* Exercise text *

Instance-aware 3D Semantic Segmentation powered by Shape Reconstruction and Classification

Bo Sun,Qixing Huang,Xiangru Huang

OpenReview PDF

提交: 2023-09-21更新: 2024-03-26

TL;DR

We use shape generators and classifiers to empower instance-awareness and improve the performance of 3D segmentation models.

摘要

关键词

3D semantic segmentation; shape generators; multi-task learning

评审与讨论

审稿意见

评分: 3置信度: 42023-10-27

The author introduces InsSeg, a 3D semantic segmentation model with an instance-level approach. The author incorporates classification and shape rebuilding tasks to enhance the learning of semantic descriptors, leveraging the forecasted object instances. Experiment results show the effectiveness of the method.

优点

The writing of the article is easy to understand. The author has provided detailed methodological and experimental details, leading me to believe that the methods presented in this paper are replicable.

The method proposed in this paper has achieved state-of-the-art results.

缺点

The paper adopts the setup from 3D instance semantic segmentation to address the 3D semantic segmentation task, a practice that lacks innovation.

* Extracted records *
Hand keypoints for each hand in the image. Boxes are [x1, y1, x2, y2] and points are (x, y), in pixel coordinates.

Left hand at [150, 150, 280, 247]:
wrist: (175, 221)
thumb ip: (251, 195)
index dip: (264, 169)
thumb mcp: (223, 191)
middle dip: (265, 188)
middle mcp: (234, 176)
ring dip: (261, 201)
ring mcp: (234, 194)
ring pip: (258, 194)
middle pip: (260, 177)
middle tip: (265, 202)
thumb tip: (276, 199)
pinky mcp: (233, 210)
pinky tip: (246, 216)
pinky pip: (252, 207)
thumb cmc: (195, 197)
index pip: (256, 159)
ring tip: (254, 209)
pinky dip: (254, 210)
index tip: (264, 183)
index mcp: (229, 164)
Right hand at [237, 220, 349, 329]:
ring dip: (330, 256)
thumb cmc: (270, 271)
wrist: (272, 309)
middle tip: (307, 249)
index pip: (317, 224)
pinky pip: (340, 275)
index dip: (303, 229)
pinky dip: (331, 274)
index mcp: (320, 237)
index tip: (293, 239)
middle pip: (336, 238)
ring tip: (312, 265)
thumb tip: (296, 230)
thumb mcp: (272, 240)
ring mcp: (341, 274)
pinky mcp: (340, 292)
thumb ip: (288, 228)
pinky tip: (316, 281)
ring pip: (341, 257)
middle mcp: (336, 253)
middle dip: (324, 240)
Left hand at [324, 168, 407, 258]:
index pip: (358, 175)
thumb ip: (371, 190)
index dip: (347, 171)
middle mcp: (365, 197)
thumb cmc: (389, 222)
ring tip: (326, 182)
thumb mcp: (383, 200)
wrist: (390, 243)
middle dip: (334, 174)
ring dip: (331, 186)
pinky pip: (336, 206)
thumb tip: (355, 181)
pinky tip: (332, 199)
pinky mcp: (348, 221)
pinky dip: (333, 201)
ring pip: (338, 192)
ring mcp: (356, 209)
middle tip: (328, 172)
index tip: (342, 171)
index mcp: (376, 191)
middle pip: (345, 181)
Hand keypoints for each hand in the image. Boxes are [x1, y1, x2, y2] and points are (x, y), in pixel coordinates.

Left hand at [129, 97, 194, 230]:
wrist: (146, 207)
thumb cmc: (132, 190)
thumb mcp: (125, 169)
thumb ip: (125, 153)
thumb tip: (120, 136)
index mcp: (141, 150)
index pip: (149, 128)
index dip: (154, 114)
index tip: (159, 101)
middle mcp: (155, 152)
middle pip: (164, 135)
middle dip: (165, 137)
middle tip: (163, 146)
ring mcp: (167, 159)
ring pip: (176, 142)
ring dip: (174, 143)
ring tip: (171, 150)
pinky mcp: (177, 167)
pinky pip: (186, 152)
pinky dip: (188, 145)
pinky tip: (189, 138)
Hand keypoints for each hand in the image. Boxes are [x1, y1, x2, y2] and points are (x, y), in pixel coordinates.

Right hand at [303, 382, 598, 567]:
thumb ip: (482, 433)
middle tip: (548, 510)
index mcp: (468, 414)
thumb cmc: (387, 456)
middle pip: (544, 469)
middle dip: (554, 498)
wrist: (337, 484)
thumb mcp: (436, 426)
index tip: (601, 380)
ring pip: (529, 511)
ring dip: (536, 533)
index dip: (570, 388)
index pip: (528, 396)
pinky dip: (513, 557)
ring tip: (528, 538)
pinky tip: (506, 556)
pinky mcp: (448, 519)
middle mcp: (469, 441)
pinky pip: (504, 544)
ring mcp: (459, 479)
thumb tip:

* Problem A *
From the InsSeg review page, retype the passage that runs from "3D semantic segmentation;" up to and including "of the method.".
* Problem B *
Answer these questions using the InsSeg review page:
(i) Which three people are listed as authors?
(ii) Besides classification, what other task does the reviewer say the model brings in to help learn semantic descriptors?
(iii) Under the weaknesses, which setup does the reviewer say the paper borrows?
* Problem C *
Write the next part of the InsSeg review page, starting after its final sentence.

* Exercise response A *
3D semantic segmentation; shape generators; multi-task learning

评审与讨论

审稿意见

评分: 3置信度: 42023-10-27

The author introduces InsSeg, a 3D semantic segmentation model with an instance-level approach. The author incorporates classification and shape rebuilding tasks to enhance the learning of semantic descriptors, leveraging the forecasted object instances. Experiment results show the effectiveness of the method.

* Exercise response B *
(i) Bo Sun, Qixing Huang, and Xiangru Huang.
(ii) Shape rebuilding.
(iii) The setup from 3D instance semantic segmentation.

* Exercise response C *
I am not convinced that the instance labels obtained through clustering in this paper are highly accurate, and inaccurate labels can negatively impact the performance of the classification task designed subsequently. In fact, we can observe from the test set of SemanticKITTI Behley that the method proposed in this paper performs poorly across many categories, suggesting that this approach may not possess strong generalization capabilities.

问题

see weakness

审稿意见

评分: 3置信度: 42023-10-29

This paper proposes a method for the semantic segmentation of 3D point clouds. The key idea of the proposed method is to leverage instance information, i.e., classification through instance segmentation, for semantic segmentation tasks. The instance information is extracted from the semantic segmentation datasets using a clustering-based method. The experiment shows that the proposed method outperforms several baseline methods.

优点

Incorporating instance information into a semantic segmentation task would be a reasonable idea. While the panoptic segmentation tasks may implicitly leverage this information, I guess this work is the first to directly incorporate instance information into a semantic segmentation task. If the fundamental idea is new, these discussions would be valuable to the community.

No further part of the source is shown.